Liegt es in einer traditionellen Energieregion nicht nahe, auf Energiethemen zu setzen?
Mit dem Know-how der Region könnte man diesen Schwerpunkt problemlos festlegen. Im Energiebereich wird hier schon immer ein Großteil der Forschungsprojekte hervorgebracht. Die Landesregierung müsste dann aber den politischen Willen aufbringen und das Geld dafür in die Hand nehmen. Sowohl die Anzahl der Professuren, als auch die Zahl wissenschaftlicher Mitarbeiter pro Professur in diesen Kernbereichen müssten deutlich erhöht werden.
Die BTU wird einen neuen Präsidenten bekommen, welche Kompetenzen sollte der mitbringen?

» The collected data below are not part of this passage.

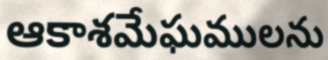
ఆకాశమేఘములను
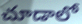
చూడాలో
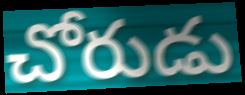
చోరుడు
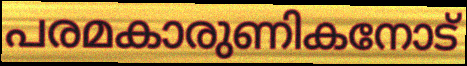
പരമകാരുണികനോട്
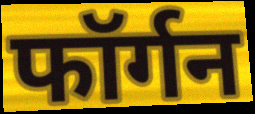
फॉर्गन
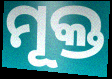
ମୂକ୍ତ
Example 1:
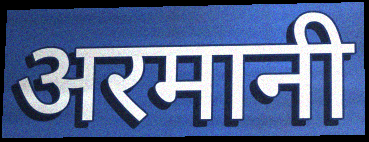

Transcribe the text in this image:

अरमानी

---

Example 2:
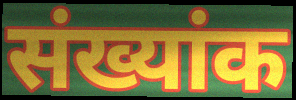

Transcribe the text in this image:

संख्यांक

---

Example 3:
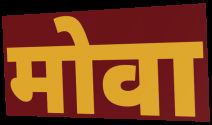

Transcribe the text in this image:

मोवा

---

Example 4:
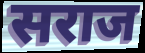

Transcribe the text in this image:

सराज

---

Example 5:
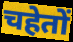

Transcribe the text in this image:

चहेतों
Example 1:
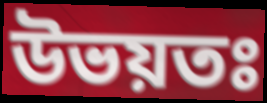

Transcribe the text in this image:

উভয়তঃ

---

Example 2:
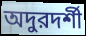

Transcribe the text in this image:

অদুরদর্শী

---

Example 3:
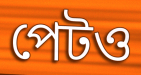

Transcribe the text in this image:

পেটও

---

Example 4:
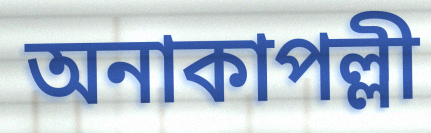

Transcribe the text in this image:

অনাকাপল্লী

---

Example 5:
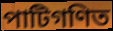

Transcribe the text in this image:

পাটিগণিত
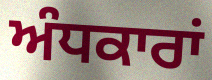
ਅੰਧਕਾਰਾਂ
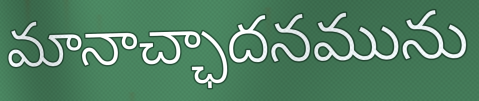
మానాచ్ఛాదనమును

Es sollte ein Ingenieur sein, damit das Verständnis für technische Themen vorhanden ist. Gerade die Entscheidungen aus dem Bauch heraus sind bei Präsidenten, die über eine Nähe zu technischen Prozessen verfügen, überwiegend richtig. Er muss sich auf jeden Fall mit den Nachwehen der „Neugründung“ auseinandersetzen und sollte der personellen Ausstattung im Forschungsbereich endlich mehr Beachtung geben.

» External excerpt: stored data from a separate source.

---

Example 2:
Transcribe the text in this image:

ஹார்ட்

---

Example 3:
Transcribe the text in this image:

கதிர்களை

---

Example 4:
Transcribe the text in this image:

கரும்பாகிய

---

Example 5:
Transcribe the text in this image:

Prof. Dr.-Ing. Schwarz erklärt: Die Grenzen der Energiewende
Auf jedem Strommarkt gibt es Abnehmer, die den Strom benötigen. Die von ihnen benötigte Leistung unterliegt jährlichen, monatlichen, täglichen und minütlichen Schwankungen. Man spricht hierbei vom Lastprofil. Die Stromerzeugung muss diesem Profil minutenscharf folgen. Um diesem Bedarf stets nachkommen zu können, bedarf es der sogenannten gesicherten Leistung, die jederzeit zuverlässig abrufbar ist. Konventionelle Energieträger liefern zuverlässig: Strom aus Braun-, Steinkohle oder Kernkraft kann jederzeit dem Lastprofil angeglichen werden. Bei Windkraft und Photovoltaik ist die gesicherte Leistung hingegen nahe Null. Es gibt große Schwankungen von der Dunkelflaute mit komplettem Leistungsausfall bis zur extremen Überversorgung. Man müsste Engpässe bei Wegfall von Wind und Sonne also ausgleichen. Wie funktioniert das?

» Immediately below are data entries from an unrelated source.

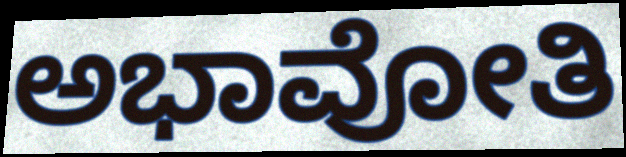
ಅಭಾವೋತಿ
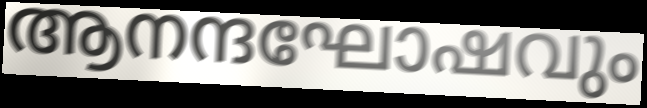
ആനന്ദഘോഷവും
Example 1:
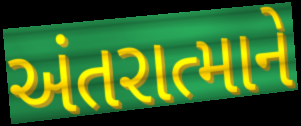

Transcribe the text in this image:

અંતરાત્માને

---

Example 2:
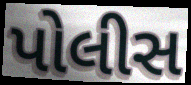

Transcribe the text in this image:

પોલીસ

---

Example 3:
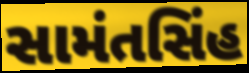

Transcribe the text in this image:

સામંતસિંહ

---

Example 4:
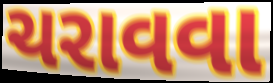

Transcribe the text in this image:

ચરાવવા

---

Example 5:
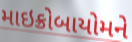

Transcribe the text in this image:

માઇક્રોબાયોમને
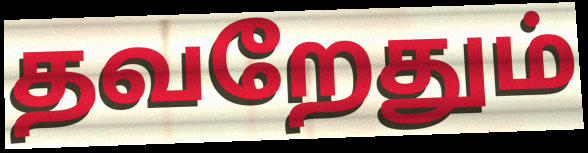
தவறேதும்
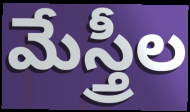
మేస్త్రీల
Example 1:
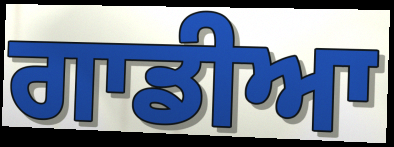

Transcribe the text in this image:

ਗਾਡੀਆ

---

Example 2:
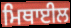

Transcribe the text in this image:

ਮਿਥਾਈਲ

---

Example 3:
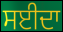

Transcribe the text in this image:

ਸਈਦਾ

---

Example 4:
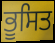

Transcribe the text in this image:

ਭੂਸਿਤ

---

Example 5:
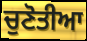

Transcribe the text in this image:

Variante 1: Energie aus Gas, Braun- und Steinkohle wird ergänzend beigesteuert. So geschieht es in Deutschland heutzutage. Die konventionellen Kraftwerke arbeiten immer dann, wenn Wind- und Solarenergie nicht zur Verfügung stehen. Da diese auch komplett ausfallen können, müssten die konventionellen Kraftwerke auch komplett versorgen können – im Ergebnis muss das Land zwei Stromsysteme unterhalten.
Variante 2: Es werden Speicher für überschüssige Wind- und Solarenergie gebaut. Um die gigantische Menge zu errichten, die für einen Verzicht auf konventionelle Energieträger nötig wäre, würden nicht einmal 30 Jahre reichen, von den immensen Kosten ganz abgesehen. Auch der Bau von Gaskraftwerken im benötigten Ausmaß würde einen ähnlichen Zeitraum brauchen, zudem sorgen auch sie für Emissionen. Steigt man aus Kohle und Atom aus, müsste also der Strommarkt aus dem Ausland herhalten. Viele Nachbarländer steuern jedoch ebenso auf regenerative Energien um, haben Kraftwerkskapazitäten abgebaut und folglich zur selben Zeit den gleichen Mangel. Blieben Nachbarn hingegen bei konventionellen Kraftwerken, würde Deutschland konventionell erzeugten Strom aus dem Ausland kaufen – an den CO2-Emissionen würde sich rein nichts ändern.
Unabhängig von diesen Gegebenheiten gibt es in Deutschland derzeit kein Konzept für eine gesicherte Stromversorgung ohne fossile Energieträger. Und wir wissen, wie viel Zeit Veränderungen in unserem Land benötigen. Deshalb sehe ich keine Möglichkeit, vor 2050 auf Kohle zu verzichten.